Personal information
- Born: 4 April 1983 (age 43) Halle an der Saale, East Germany
- Height: 167 cm (5 ft 6 in)
- Weight: 64 kg (141 lb)

Medal record
Women's canoe sprint
Representing Germany
Olympic Games
| Gold medal – first place | 2008 Beijing | K-4 500 m |
World Championships
| Gold medal – first place | 2005 Zagreb | K-4 500 m |
| Gold medal – first place | 2007 Dusiburg | K-4 200 m |
| Gold medal – first place | 2007 Duisburg | K-4 500 m |
| Gold medal – first place | 2009 Dartmouth | K-1 4 x 200 m |
| Gold medal – first place | 2009 Dartmouth | K-4 200 m |
| Gold medal – first place | 2010 Poznań | K-1 4 x 200 m |
| Gold medal – first place | 2011 Szeged | K-1 4 x 200 m |
| Silver medal – second place | 2006 Szeged | K-4 200 m |
| Silver medal – second place | 2006 Szeged | K-4 500 m |
| Silver medal – second place | 2013 Duisburg | K-2 1000 m |
| Bronze medal – third place | 2015 Milan | K-4 500 m |
European Championships
| Silver medal – second place | 2013 Montemor-o-Velho | K-2 1000 m |

= Conny Waßmuth =

German canoeist (born 1983)

Conny Waßmuth (also spelled Wassmuth; born 4 April 1983 in Halle an der Saale) is a German sprint canoer who has competed since 2005. She won a gold medal in the K-4 500 m event at the 2008 Summer Olympics in Beijing.

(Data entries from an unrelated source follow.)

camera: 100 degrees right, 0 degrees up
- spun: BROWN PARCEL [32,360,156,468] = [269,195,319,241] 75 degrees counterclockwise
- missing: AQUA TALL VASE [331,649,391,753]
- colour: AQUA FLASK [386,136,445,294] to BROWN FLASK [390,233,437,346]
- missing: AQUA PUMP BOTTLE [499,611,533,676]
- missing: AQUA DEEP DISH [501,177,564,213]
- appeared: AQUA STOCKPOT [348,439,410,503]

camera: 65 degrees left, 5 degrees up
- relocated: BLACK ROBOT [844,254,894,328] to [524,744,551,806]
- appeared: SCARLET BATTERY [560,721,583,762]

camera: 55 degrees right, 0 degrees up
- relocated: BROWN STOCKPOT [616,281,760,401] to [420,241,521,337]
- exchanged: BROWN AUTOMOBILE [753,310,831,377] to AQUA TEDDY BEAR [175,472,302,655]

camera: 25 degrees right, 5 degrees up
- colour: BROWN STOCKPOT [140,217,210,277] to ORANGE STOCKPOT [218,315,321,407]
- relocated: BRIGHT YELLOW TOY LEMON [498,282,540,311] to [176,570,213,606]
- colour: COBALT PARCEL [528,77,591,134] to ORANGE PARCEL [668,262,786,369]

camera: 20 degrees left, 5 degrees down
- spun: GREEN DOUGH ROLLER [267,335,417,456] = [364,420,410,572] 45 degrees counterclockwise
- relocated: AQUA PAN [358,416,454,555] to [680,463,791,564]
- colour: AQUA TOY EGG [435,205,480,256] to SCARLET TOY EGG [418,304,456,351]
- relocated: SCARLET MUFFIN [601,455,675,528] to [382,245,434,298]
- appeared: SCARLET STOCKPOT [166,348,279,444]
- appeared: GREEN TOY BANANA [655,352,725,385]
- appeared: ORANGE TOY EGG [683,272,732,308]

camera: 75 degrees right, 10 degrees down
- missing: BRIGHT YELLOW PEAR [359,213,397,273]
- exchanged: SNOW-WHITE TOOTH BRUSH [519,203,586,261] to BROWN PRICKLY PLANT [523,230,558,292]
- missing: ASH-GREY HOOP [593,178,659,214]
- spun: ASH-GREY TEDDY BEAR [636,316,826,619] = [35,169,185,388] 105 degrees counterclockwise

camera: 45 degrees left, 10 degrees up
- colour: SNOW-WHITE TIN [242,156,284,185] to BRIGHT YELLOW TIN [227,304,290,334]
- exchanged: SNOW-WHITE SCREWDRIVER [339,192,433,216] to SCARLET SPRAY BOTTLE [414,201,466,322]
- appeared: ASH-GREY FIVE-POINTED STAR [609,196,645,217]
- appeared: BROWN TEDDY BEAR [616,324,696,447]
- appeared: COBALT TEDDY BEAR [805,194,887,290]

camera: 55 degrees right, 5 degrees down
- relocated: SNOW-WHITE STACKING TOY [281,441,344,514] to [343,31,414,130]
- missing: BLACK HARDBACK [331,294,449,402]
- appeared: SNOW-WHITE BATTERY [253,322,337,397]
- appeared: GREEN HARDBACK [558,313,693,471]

Waßmuth also won eight medals at the ICF Canoe Sprint World Championships with five golds (K-1 4 x 200 m: 2009, 2010; K-4 200 m: 2007, 2009; K-4 500 m: 2005, 2007) and two silvers (K-4 200 m and K-4 500 m: both 2006).

In June 2015, she competed in the inaugural European Games, for Germany in canoe sprint, more specifically, Women's K-4 500m with Verena Hantl, Franziska Weber, and Tina Dietze. She earned a silver medal.

At the 2016 Summer Olympics, she competed in the women's K-1 200 metres event. She was eliminated in the semifinals.